YOUR TASKS:
1 > Based on the Nagasaki article below, explain in one to three sentences why the city was chosen as a target for the second nuclear bomb.
2 > Reproduce everything in the Nagasaki article below from "Keywords: City reconstruction;" down to "August 9th 1945.".

TEXT:

□ □ □

REFERENCE:
Journal of Mathematical Modelling and Application
2011, Vol 1, No 5
ISSN: 2178-2423
Journal of Mathematical Modelling and Application
2011, Vol 1, No 5
ISSN: 2178-2423
Abstract
It is very difficult to define what ruins are, by definition,
irreparable remnants of human construction by an act or destructive process. We can not talk about them as
objects, even though we know that one day buildings reach their end, the
question is on how to reach this final. Fragment causes mental associations with the person who perceives, that
happens to be a mystery, since no one knows the facts that have been associated
with the final ruins. However, the mental reconstruction is not
straightforward, because the ruins interact with nature, are absorbed by it,
change over time. This is our aim to show this dynamic situation in which man
intervenes in the reconstruction, by a mathematical analysis of the city of
Nagasaki based on fractal geometry, and evaluate if there is any related urban
morphological pattern before and after the bomb. The method applied is Box
Counting.
Keywords: City reconstruction; Fractal geometry; Box
counting method
Introduction:
A Brief History of Nagasaki
Nagasaki was founded before
1500, as a modest harbor village. In 1542, a Portuguese ship accidentally
landed nearby allowing the first contact with European explorers. In years, the
city grew into a port city. Nagasaki became a free port in 1859, with ship
building as the main industry. Since many Japanese warships were built in its
factories and docks, the city became a target for the detonation of the second
nuclear bomb, in August 9th 1945.
Among other considerations,
the target of Hiroshima and Nagasaki was selected because of the expectation to
produce the greatest amount of damage by primary blast effect plus fires. The
maximum blast effect of the bombs was calculated
to extend over an area of approximately 1 mile in radius.

□ □ □

DATASET EXCERPT:
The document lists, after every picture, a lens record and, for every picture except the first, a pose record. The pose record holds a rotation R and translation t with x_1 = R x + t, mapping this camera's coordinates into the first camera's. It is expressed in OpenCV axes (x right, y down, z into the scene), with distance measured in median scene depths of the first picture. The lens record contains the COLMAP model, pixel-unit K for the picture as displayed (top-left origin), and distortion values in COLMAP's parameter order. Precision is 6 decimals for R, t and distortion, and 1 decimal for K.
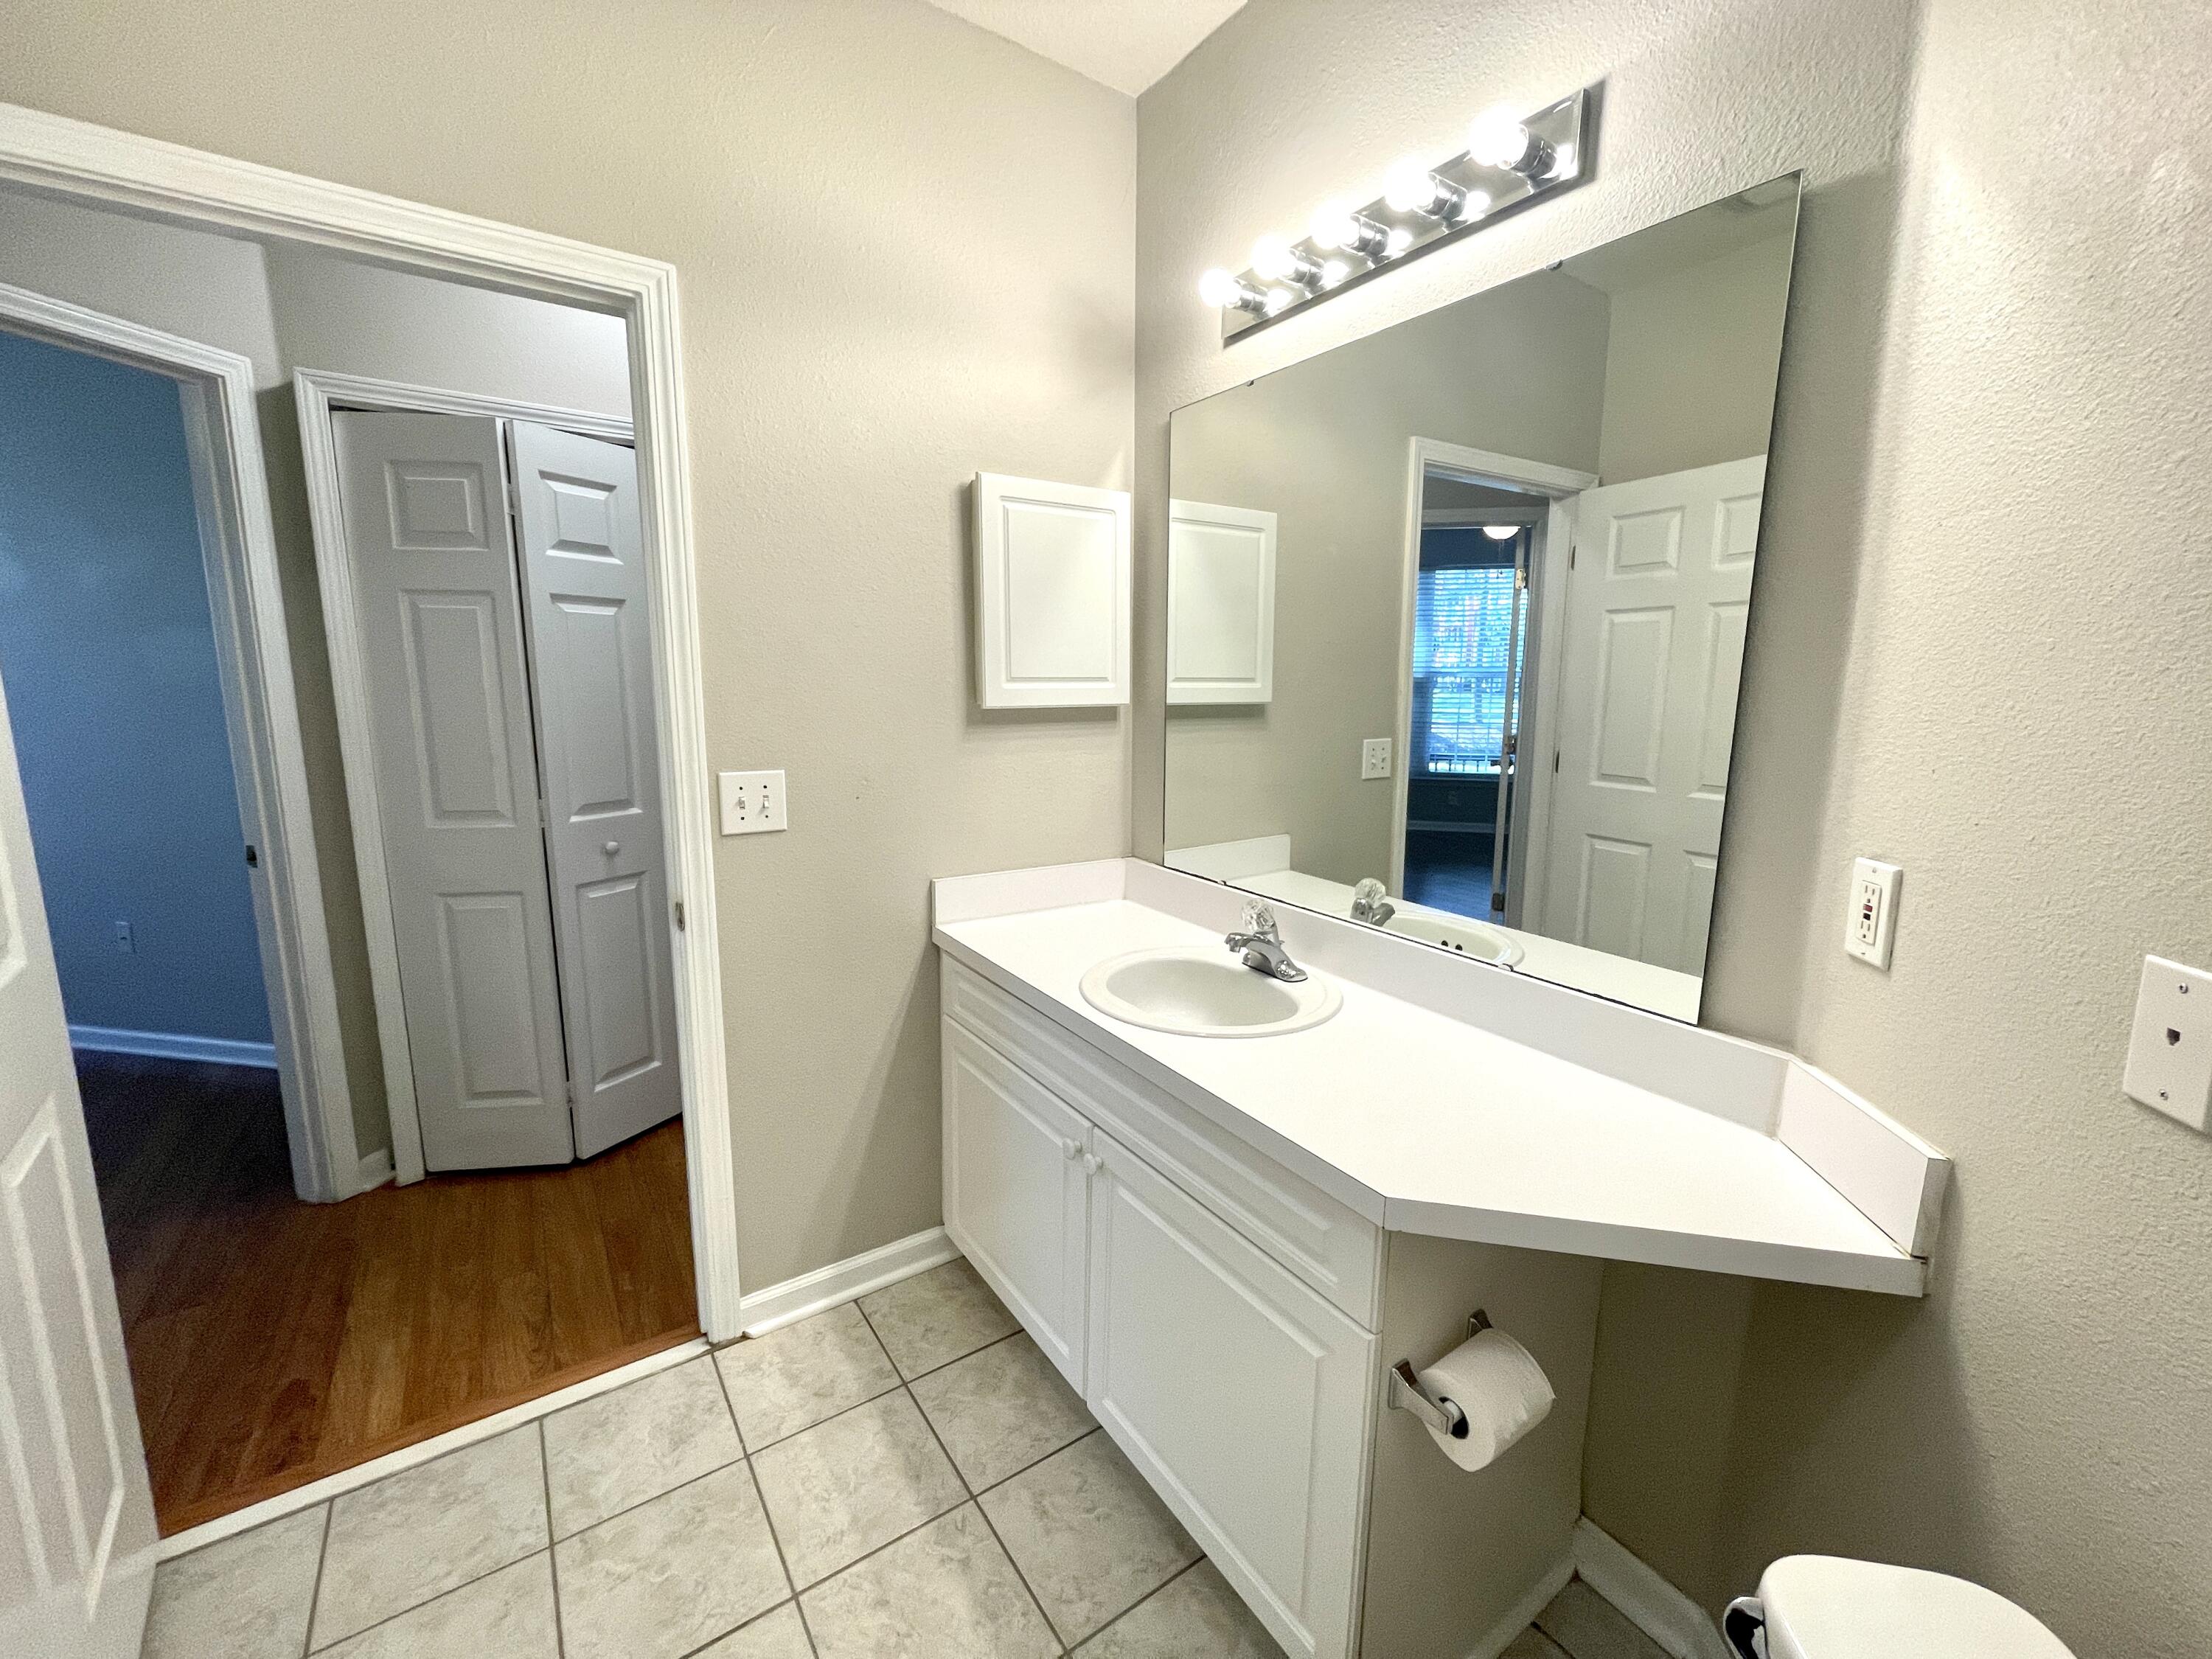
lens RADIAL K [[897.7, 0, 1106.0], [0, 897.7, 822.5], [0, 0, 1]] dist [-0.002163, -0.000317]
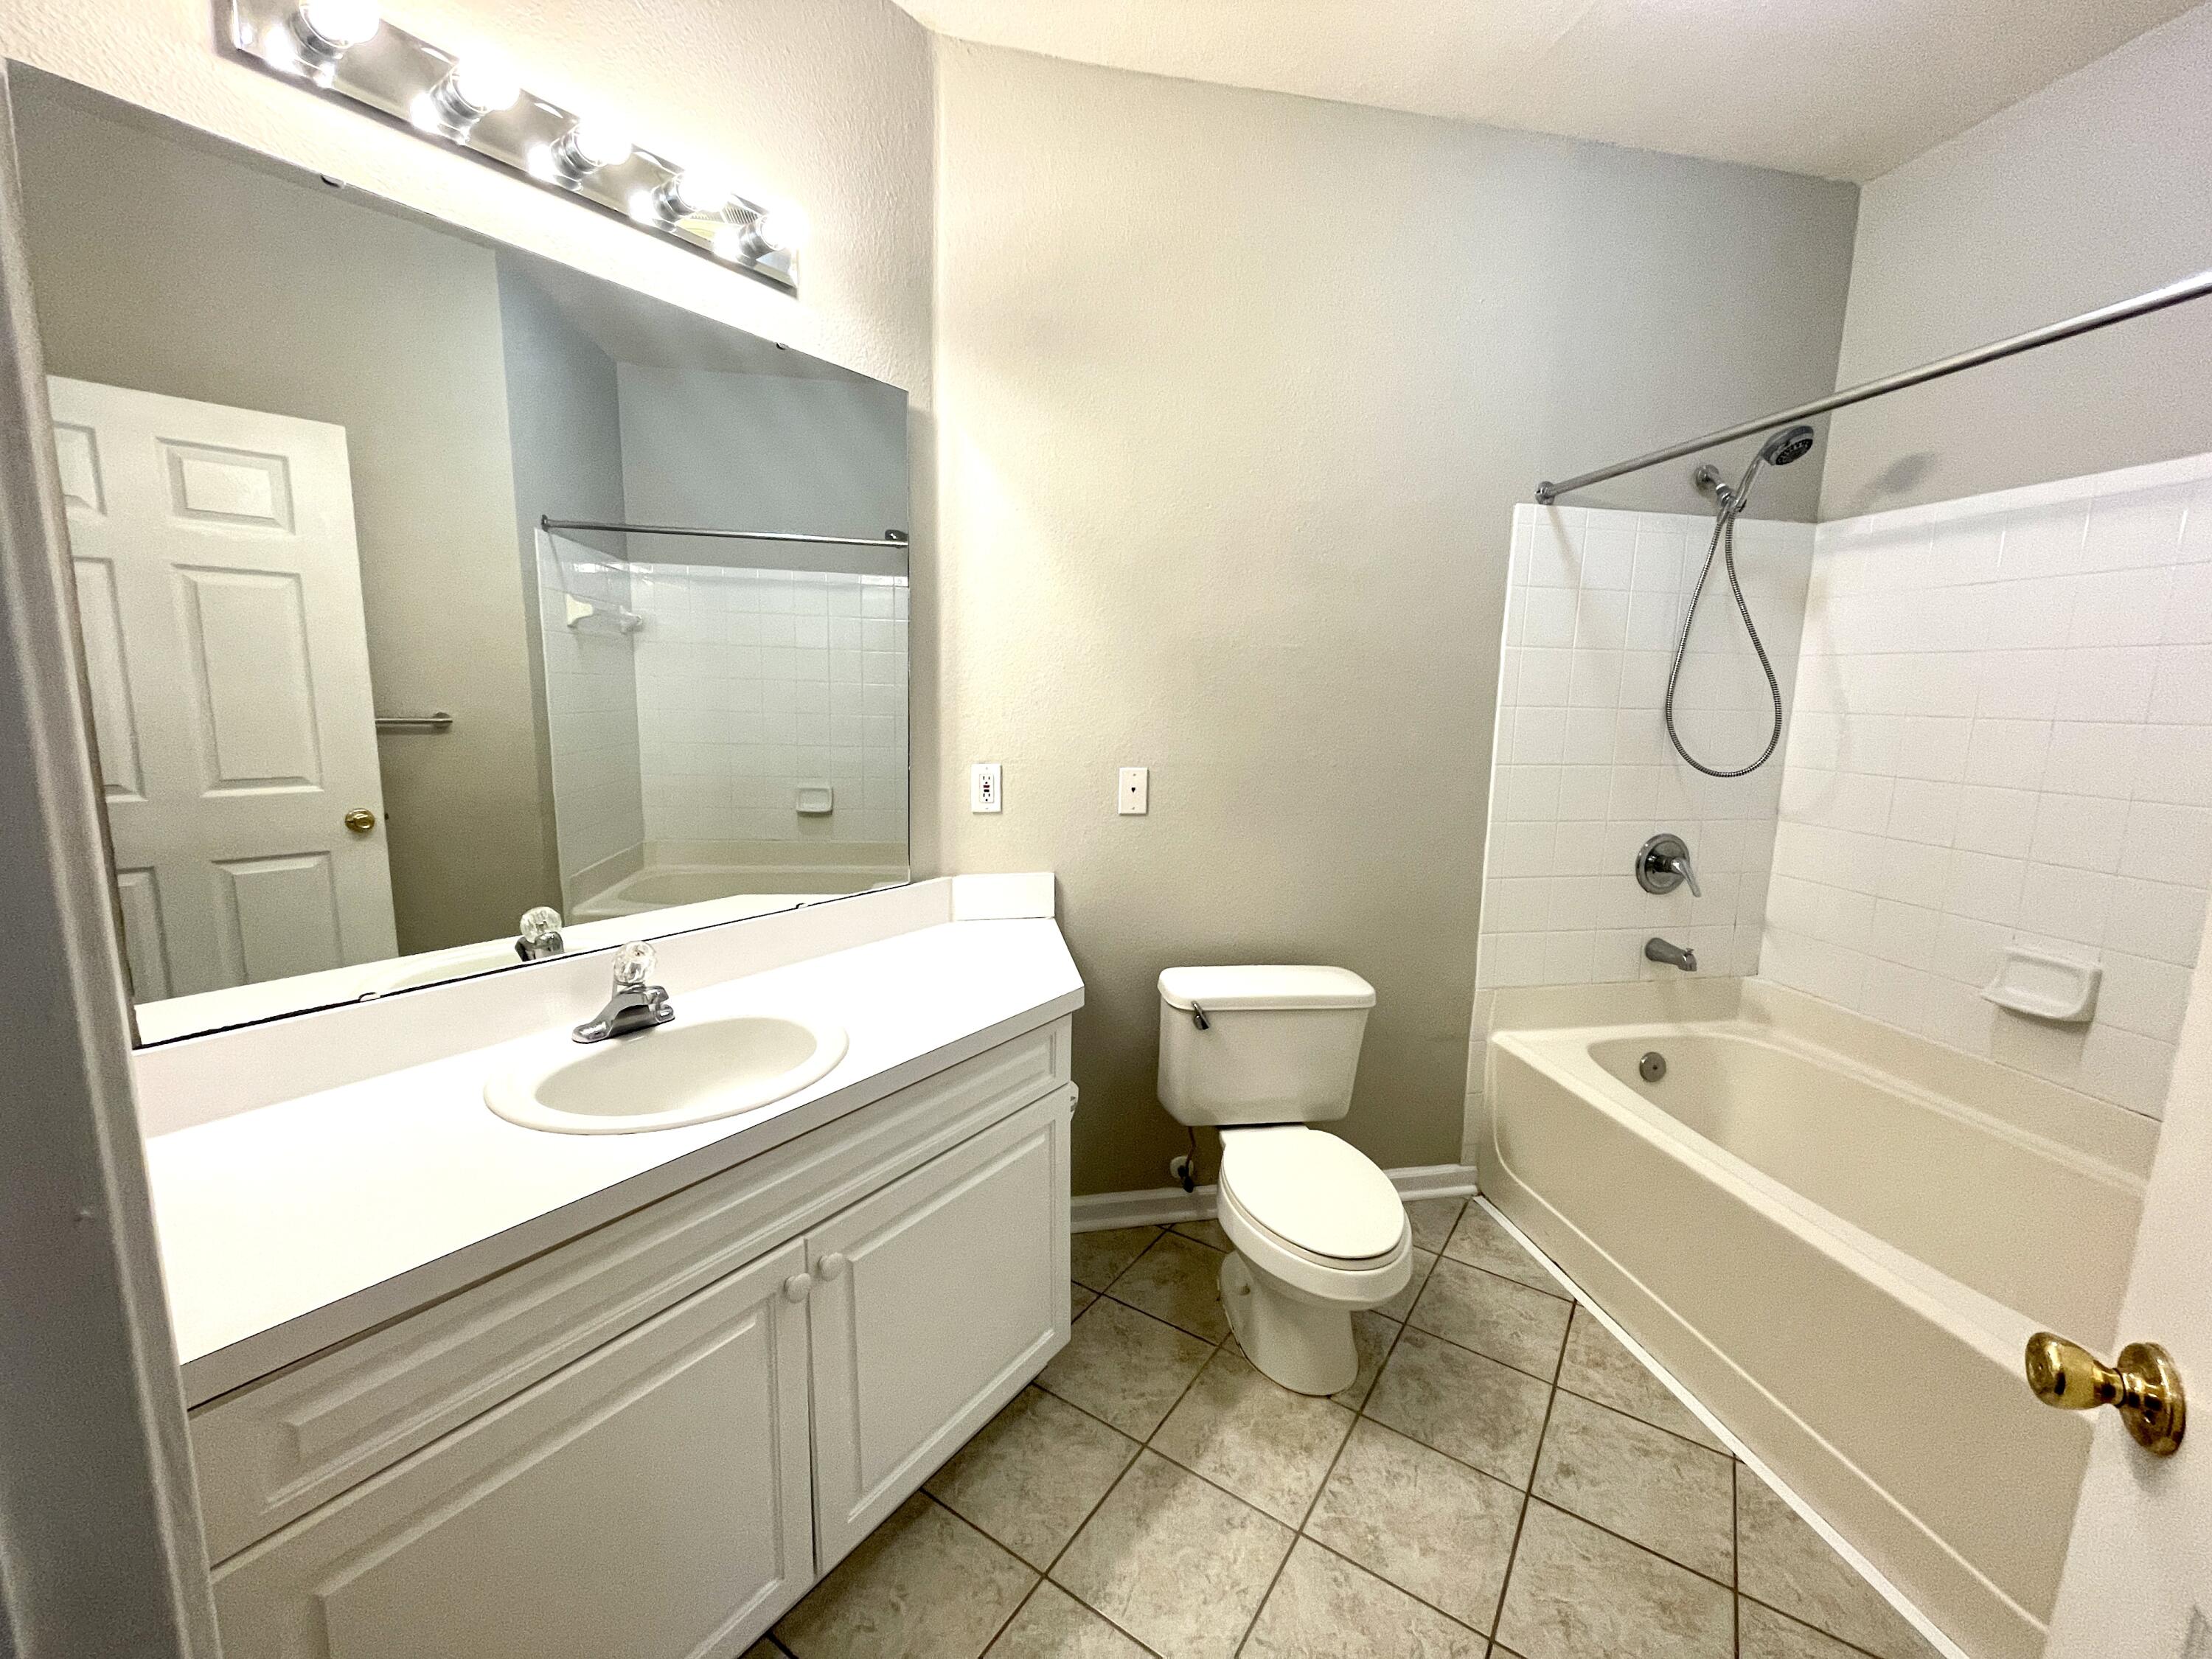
lens RADIAL K [[897.7, 0, 1106.0], [0, 897.7, 822.5], [0, 0, 1]] dist [-0.002163, -0.000317]
pose [[-0.355633, -0.156732, 0.921390, -0.894769], [0.125538, 0.968895, 0.213267, -0.175514], [-0.926156, 0.191514, -0.324895, 1.067428]]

□ □ □

RESULTS FOR THE EXERCISE:
1 > Nagasaki became a target because many Japanese warships were built in its factories and docks. Among other considerations, it was also selected because of the expectation that the bomb would produce the greatest amount of damage through primary blast effect plus fires.

2 >
Keywords: City reconstruction; Fractal geometry; Box
counting method
Introduction:
A Brief History of Nagasaki
Nagasaki was founded before
1500, as a modest harbor village. In 1542, a Portuguese ship accidentally
landed nearby allowing the first contact with European explorers. In years, the
city grew into a port city. Nagasaki became a free port in 1859, with ship
building as the main industry. Since many Japanese warships were built in its
factories and docks, the city became a target for the detonation of the second
nuclear bomb, in August 9th 1945.